En el patio delantero de la casa descansa el autobús escolar que conduce desde hace cincuenta años. Va pintado de amarillo con la típica línea horizontal negra y, cerca del volante, reposa una estampita de Jesús de la Misericordia y un recibo de pago personalizado. Este trabajo es el responsable de que el despertador suene hoy, como todos los días, a las cuatro y media de la madrugada. A veinte para las seis, la catequista y choferesa va frente al volante lista para buscar a los trece niños de primaria a los que les hace el transporte en el Arturo Michelena, en La Trinidad, y El Portal, en Los Naranjos. A las siete ya viene de regreso a su casa de la plaza Sucre, en El Hatillo.

---------------

## LISTA DE ACTIVIDADES
(a) Según el fragmento sobre la choferesa de El Hatillo, ¿a qué hora suena su despertador cada día?
(b) Prosigue el fragmento sobre la choferesa de El Hatillo a partir de su última oración.
Los datos proceden de otra fuente.

## DATOS PROPORCIONADOS
---------------

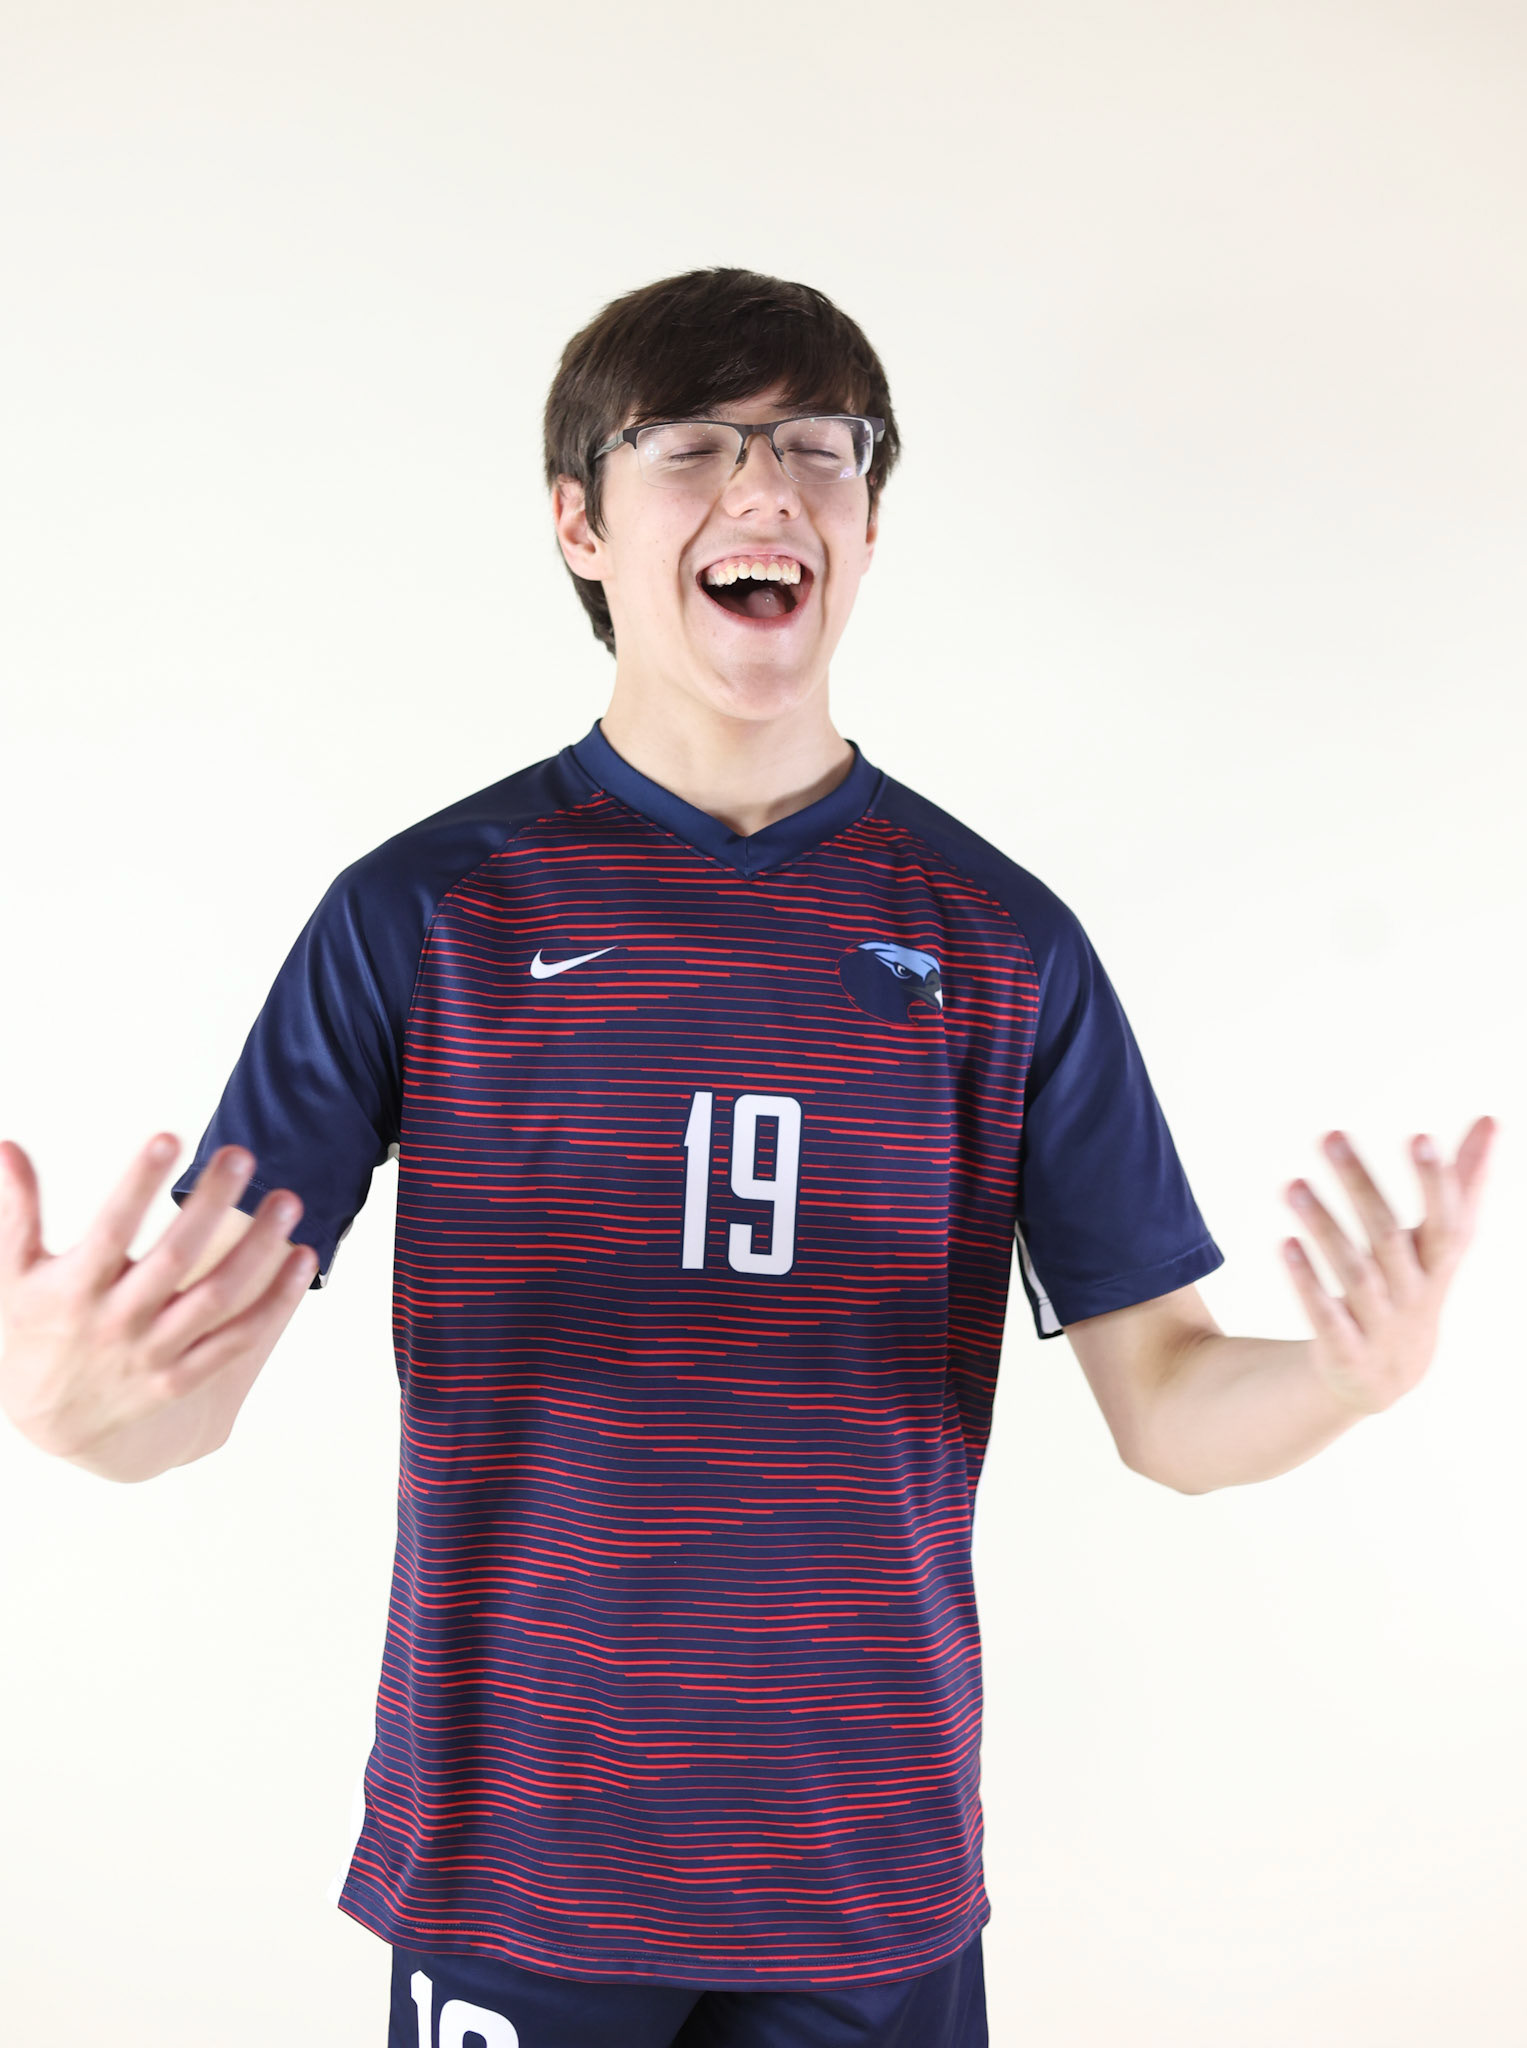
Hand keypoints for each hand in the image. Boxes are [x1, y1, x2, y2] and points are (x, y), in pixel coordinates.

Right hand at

---------------

## RESULTADOS POR TAREA
(a) A las cuatro y media de la madrugada.

(b)
—Y gracias a Dios estoy bien de salud y no sufro de nada. Mi vida ha sido muy sana: no me gusta el trasnocho, no me gusta la fiesta, no fumo, no bebo, no tengo vicios de ninguna especie, sino quedarme en paz.
Nachy observa el reloj: son las once y quince. Se levanta y dispone el automóvil en la vía de vuelta a los colegios de la mañana. El portón verde se queda sin cerradura. Regresará en un rato con sus pupilos. El día apenas comienza.